*TASK GOAL*:
Convert the lines in the entries below into a numbered list, starting at the line that contains "Aligned with" and ending at the line that contains "it ideal for". Include only those lines and leave out any blank ones.

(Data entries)
========================================

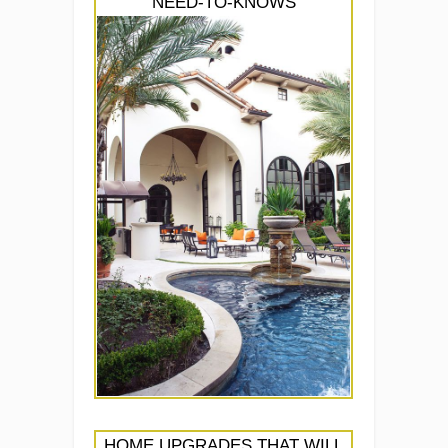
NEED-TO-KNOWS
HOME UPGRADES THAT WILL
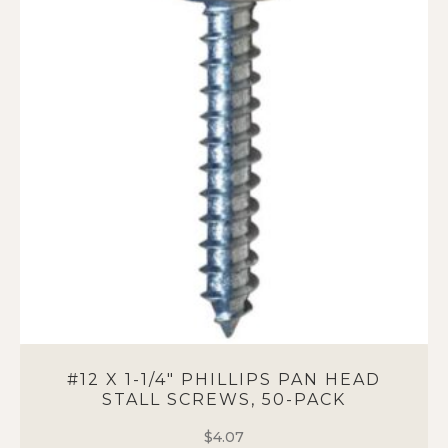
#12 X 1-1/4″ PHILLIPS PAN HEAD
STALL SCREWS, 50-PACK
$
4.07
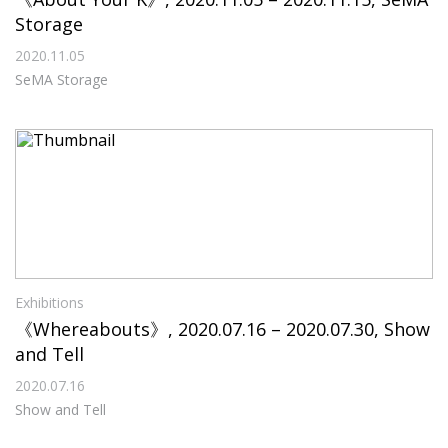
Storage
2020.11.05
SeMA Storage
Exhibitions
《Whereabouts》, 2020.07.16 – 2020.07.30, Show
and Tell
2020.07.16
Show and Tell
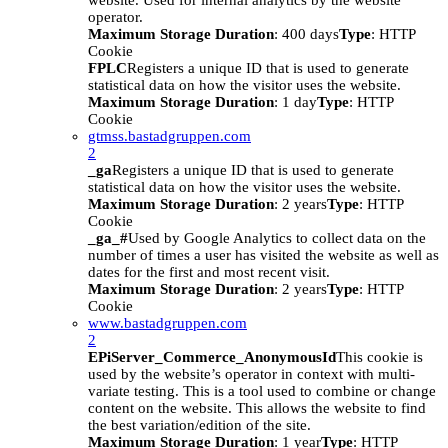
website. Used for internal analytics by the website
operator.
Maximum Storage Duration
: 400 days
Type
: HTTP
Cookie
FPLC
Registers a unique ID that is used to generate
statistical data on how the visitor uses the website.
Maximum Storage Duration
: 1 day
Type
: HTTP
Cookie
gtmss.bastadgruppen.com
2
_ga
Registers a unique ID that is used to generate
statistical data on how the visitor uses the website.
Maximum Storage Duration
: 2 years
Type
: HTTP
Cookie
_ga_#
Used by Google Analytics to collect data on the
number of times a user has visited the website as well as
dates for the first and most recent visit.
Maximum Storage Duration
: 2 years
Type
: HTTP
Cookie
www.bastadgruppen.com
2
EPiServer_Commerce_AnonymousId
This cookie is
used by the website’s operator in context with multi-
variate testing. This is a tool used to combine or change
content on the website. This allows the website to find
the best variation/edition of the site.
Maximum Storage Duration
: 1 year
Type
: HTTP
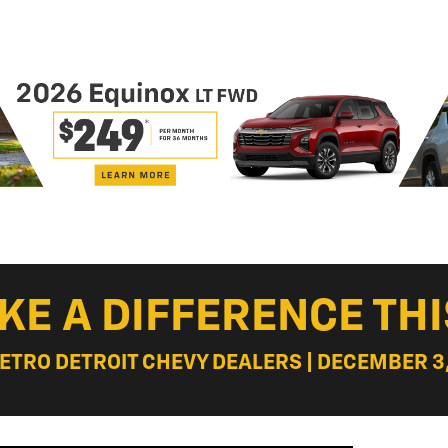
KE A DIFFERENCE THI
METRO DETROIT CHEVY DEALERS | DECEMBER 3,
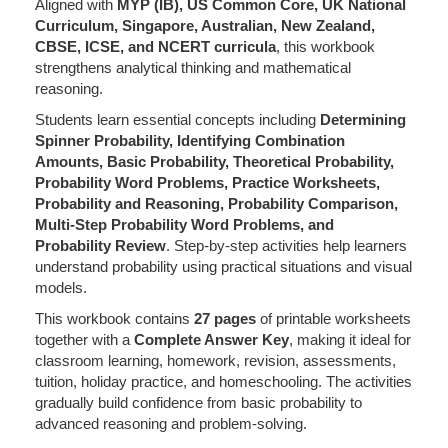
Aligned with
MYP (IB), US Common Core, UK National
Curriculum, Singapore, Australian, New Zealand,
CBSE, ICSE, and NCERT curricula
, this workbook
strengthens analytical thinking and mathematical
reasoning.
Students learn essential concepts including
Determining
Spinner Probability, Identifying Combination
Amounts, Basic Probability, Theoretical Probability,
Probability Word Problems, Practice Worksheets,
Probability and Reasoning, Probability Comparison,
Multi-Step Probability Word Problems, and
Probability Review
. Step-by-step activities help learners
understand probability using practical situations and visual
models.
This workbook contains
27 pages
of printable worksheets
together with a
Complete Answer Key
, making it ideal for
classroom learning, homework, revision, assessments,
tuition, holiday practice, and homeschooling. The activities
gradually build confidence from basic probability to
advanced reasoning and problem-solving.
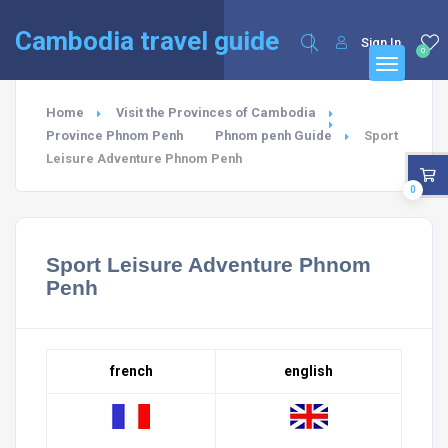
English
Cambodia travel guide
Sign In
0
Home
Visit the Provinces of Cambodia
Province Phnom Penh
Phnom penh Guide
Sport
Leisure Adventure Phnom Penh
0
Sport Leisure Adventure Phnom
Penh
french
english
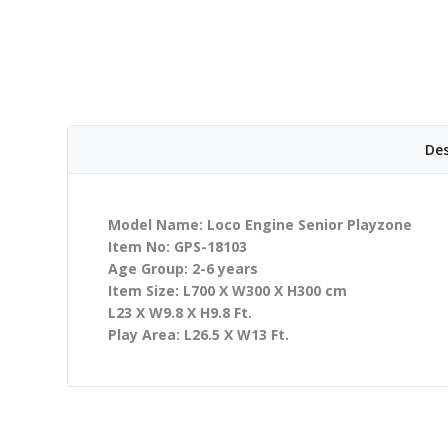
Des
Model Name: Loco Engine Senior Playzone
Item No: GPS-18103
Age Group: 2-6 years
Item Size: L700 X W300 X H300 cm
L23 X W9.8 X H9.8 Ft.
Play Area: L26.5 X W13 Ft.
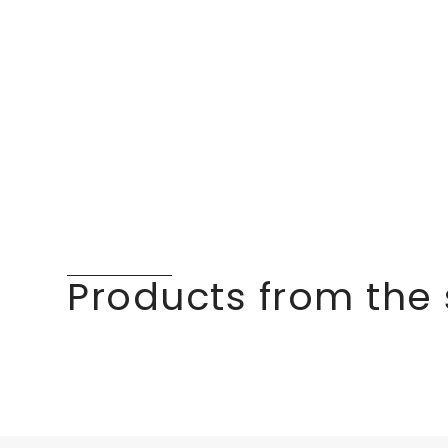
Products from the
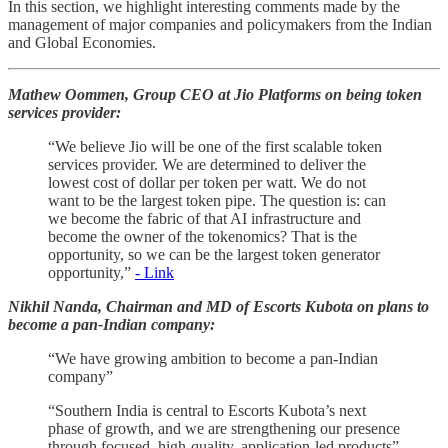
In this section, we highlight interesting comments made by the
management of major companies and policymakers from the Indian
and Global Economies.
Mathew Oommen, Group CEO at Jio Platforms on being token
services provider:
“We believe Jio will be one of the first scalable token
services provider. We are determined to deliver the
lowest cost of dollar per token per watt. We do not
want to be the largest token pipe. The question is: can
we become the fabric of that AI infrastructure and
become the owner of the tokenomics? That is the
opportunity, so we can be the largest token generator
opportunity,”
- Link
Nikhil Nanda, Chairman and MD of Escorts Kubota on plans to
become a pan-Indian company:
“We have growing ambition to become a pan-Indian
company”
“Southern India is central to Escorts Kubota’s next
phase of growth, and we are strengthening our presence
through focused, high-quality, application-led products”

========================================

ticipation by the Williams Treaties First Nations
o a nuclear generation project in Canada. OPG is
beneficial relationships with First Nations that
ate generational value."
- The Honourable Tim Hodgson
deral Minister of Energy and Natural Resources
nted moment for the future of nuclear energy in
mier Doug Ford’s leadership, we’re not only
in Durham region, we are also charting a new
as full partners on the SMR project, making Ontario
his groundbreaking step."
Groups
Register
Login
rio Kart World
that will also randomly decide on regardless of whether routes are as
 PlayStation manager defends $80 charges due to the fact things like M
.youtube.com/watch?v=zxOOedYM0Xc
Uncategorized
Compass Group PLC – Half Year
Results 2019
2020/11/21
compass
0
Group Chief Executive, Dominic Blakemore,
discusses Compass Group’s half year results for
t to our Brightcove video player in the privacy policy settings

========================================

*SOLVED PROBLEM*:
1. Aligned with
2. MYP (IB), US Common Core, UK National
3. Curriculum, Singapore, Australian, New Zealand,
4. CBSE, ICSE, and NCERT curricula
5. , this workbook
6. strengthens analytical thinking and mathematical
7. reasoning.
8. Students learn essential concepts including
9. Determining
10. Spinner Probability, Identifying Combination
11. Amounts, Basic Probability, Theoretical Probability,
12. Probability Word Problems, Practice Worksheets,
13. Probability and Reasoning, Probability Comparison,
14. Multi-Step Probability Word Problems, and
15. Probability Review
16. . Step-by-step activities help learners
17. understand probability using practical situations and visual
18. models.
19. This workbook contains
20. 27 pages
21. of printable worksheets
22. together with a
23. Complete Answer Key
24. , making it ideal for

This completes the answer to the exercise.